⟨

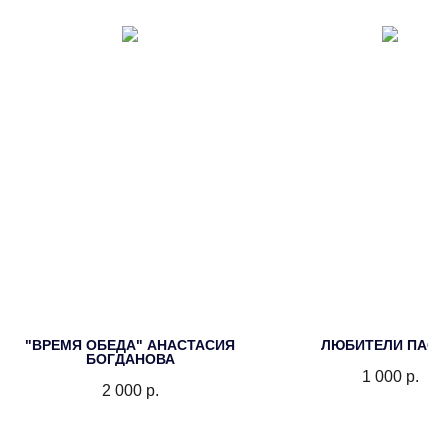
"ВРЕМЯ ОБЕДА" АНАСТАСИЯ
ЛЮБИТЕЛИ ПАС
БОГДАНОВА
1 000
р.
2 000
р.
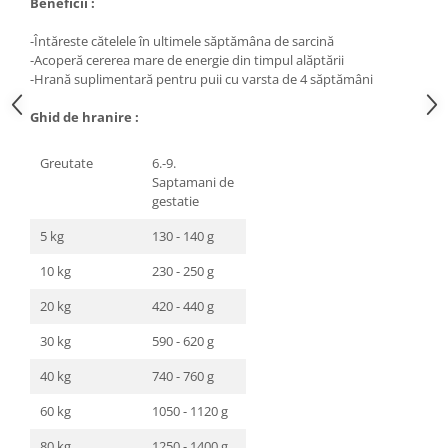
Beneficii :
Lampi terarii
-Întăreste cătelele în ultimele săptămâna de sarcină
Suplimente vitamino minerale
-Acoperă cererea mare de energie din timpul alăptării
reptile
-Hrană suplimentară pentru puii cu varsta de 4 săptămâni
Accesorii diverse terarii
Ghid de hranire :
Iazuri
Igiena Iazuri
Greutate
6.-9.
Conditioner apa iaz
Saptamani de
gestatie
Hrana pesti iazuri
Teste apa iaz
5 kg
130 - 140 g
Filtre iaz
10 kg
230 - 250 g
Pompe iaz
20 kg
420 - 440 g
Incalzitor Iaz
Accesorii iaz
30 kg
590 - 620 g
Cai
40 kg
740 - 760 g
Toaletare cai
60 kg
1050 - 1120 g
Casti echitatie
Accesorii cai
80 kg
1250 - 1400 g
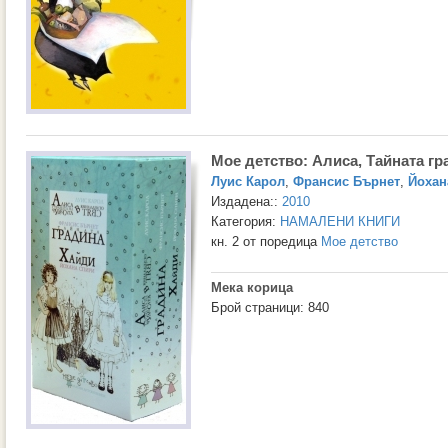
Мое детство: Алиса, Тайната гр
Луис Карол
,
Франсис Бърнет
,
Йохан
Издадена::
2010
Категория:
НАМАЛЕНИ КНИГИ
кн. 2 от поредица
Мое детство
Мека корица
Брой страници: 840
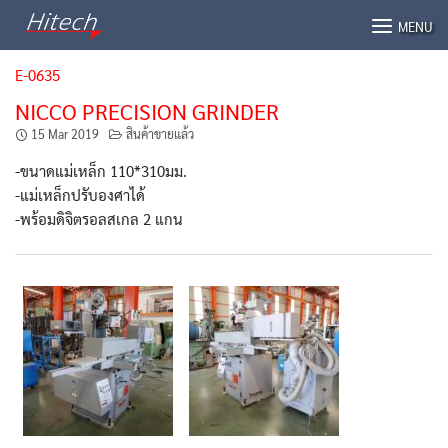
Skip
MENU
to
content
E-0635
NICCO PRECISION GRINDER
15 Mar 2019
สินค้าขายแล้ว
-ขนาดแม่เหล็ก 110*310มม.
-แม่เหล็กปรับองศาได้
-พร้อมดิจิตรอลสเกล 2 แกน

⟩

> What is expected: Number of lines with the string "Accesorii" in them: give it by itself, based on the listing above.

> Answer to the problem: 3